Are the political pundits calling for a big tent on abortion also demanding the party accept candidates who think Missouri should have launched a political war with the federal government over marriage equality? Have they given interviews calling on voters to keep an open mind when considering the race-baiting opinions of divisive candidates like Jeff Roorda? Nope, because calls for a big tent on abortion are more about a strategic move to sell out abortion rights than accepting new political viewpoints to expand the candidate pool.
The aforementioned Rep. Mike Revis has already cast anti-choice votes in the Missouri House. Revis was one of five Dems to vote for HB 1383, a bill that requires two-parent notice prior to an abortion in addition to the existing requirement that a patient under the age of 18 obtain the written informed consent of one parent or guardian. His next bad vote was for HB 1288, a bill to allow tax credits for faith-based anti-abortion fake clinics.

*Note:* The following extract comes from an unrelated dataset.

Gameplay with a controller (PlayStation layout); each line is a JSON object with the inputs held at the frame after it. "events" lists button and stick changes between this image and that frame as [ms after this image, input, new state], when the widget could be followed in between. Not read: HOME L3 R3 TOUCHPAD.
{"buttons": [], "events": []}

The next test Revis is likely going to fail will be on HB 1266, the 22-week abortion ban.
Anti-choice candidates become anti-choice politicians, and when they take office, they vote for regressive policies, medically unnecessary restrictions, and insulting hurdles meant to shame and humiliate women. Anti-choice Democrats in the Missouri General Assembly have not proposed policies to reduce the state’s infant or maternal mortality rates. They have not challenged the state budget practice of sending millions of dollars in federal hunger relief funds to anti-abortion fake clinics, and they aren’t pressuring the pro-life movement to take a stand against the death penalty, gun violence, or violence and discrimination against LGBTQ folk.

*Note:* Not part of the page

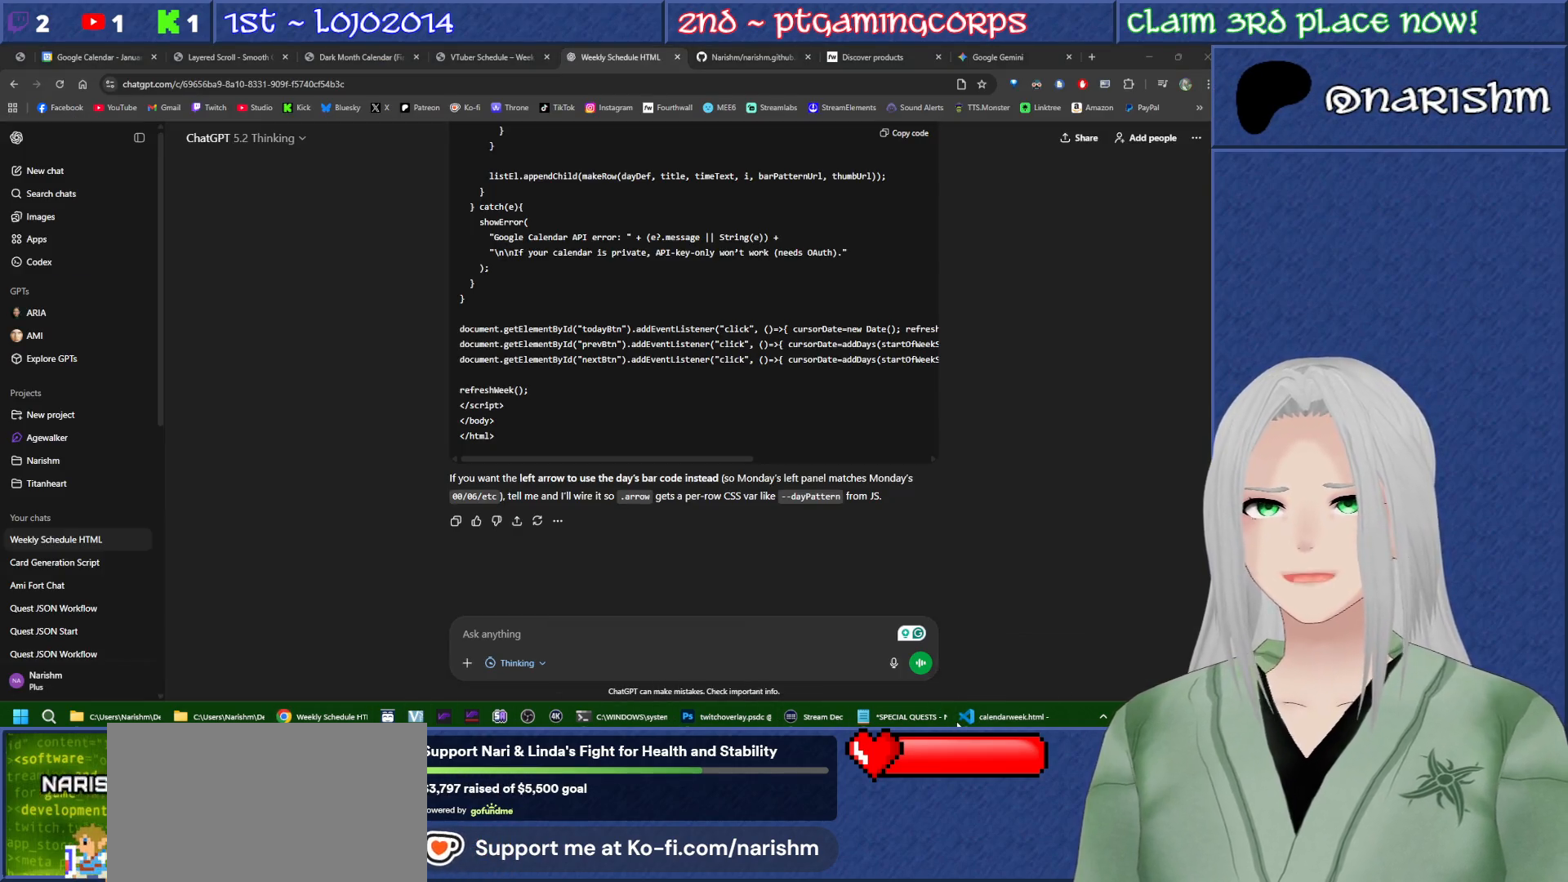
{"buttons": [], "events": []}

So when candidates like Robert Butler, the likely Dem nominee for state Senate District 22, say things like, “As a Catholic and person of faith, I will vote my conscience and defend life,” they are saying so much more. We know from past experience that these anti-choice candidates will turn into legislators who will refuse to protect LGBTQ Missourians from discrimination, will push policy to attack birth control access, will support the use of tax credits to fund shady anti-abortion fake clinics, and won’t vote to protect workers’ right to reproductive health-care coverage on the job.
To quote Maya Angelou, “when someone shows you who they are, believe them the first time.”

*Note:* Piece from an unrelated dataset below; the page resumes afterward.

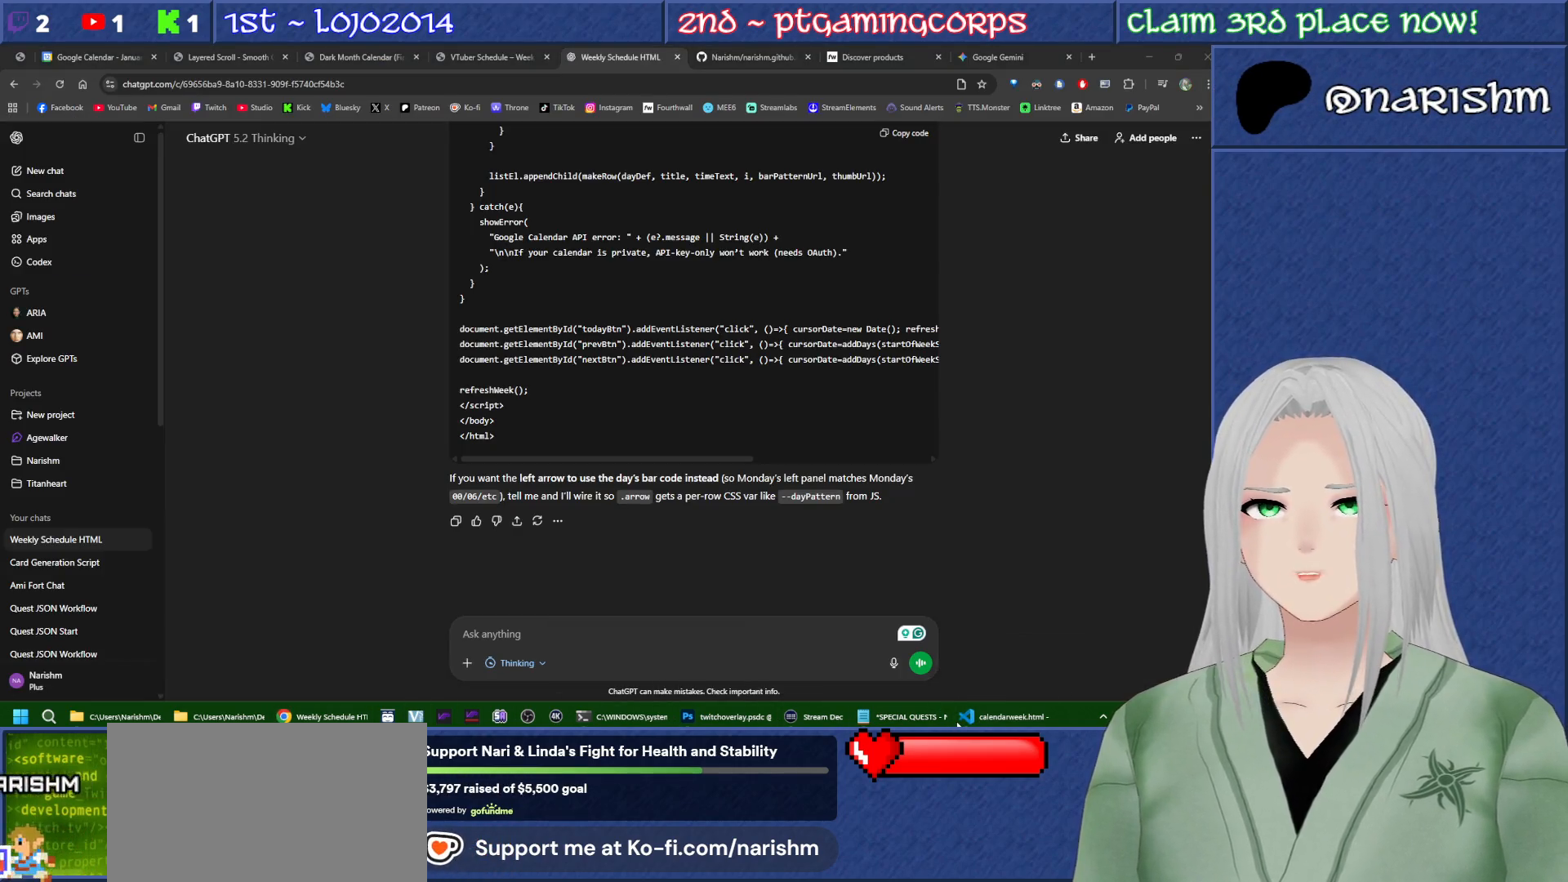
{"buttons": [], "events": []}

Missouri Republicans are banking on benefiting from gerrymandering, voter suppression, and the unchecked influence of big money campaign contributions. Those aren’t advantages that developed overnight and they won’t be overcome in a single election cycle by selling out abortion rights for political expediency.
If Missouri Dems want to make progress, they need to respect that it can’t be achieved by circumnavigating progressive issues, including abortion rights. Then they must educate candidates on why it can’t be achieved that way and build campaigns that enthusiastically share that knowledge with voters.
There can be no victory, no giant blue wave win, built through the deliberate and strategic disregard for the key role access to reproductive health care and abortion play in the lives of all Missourians.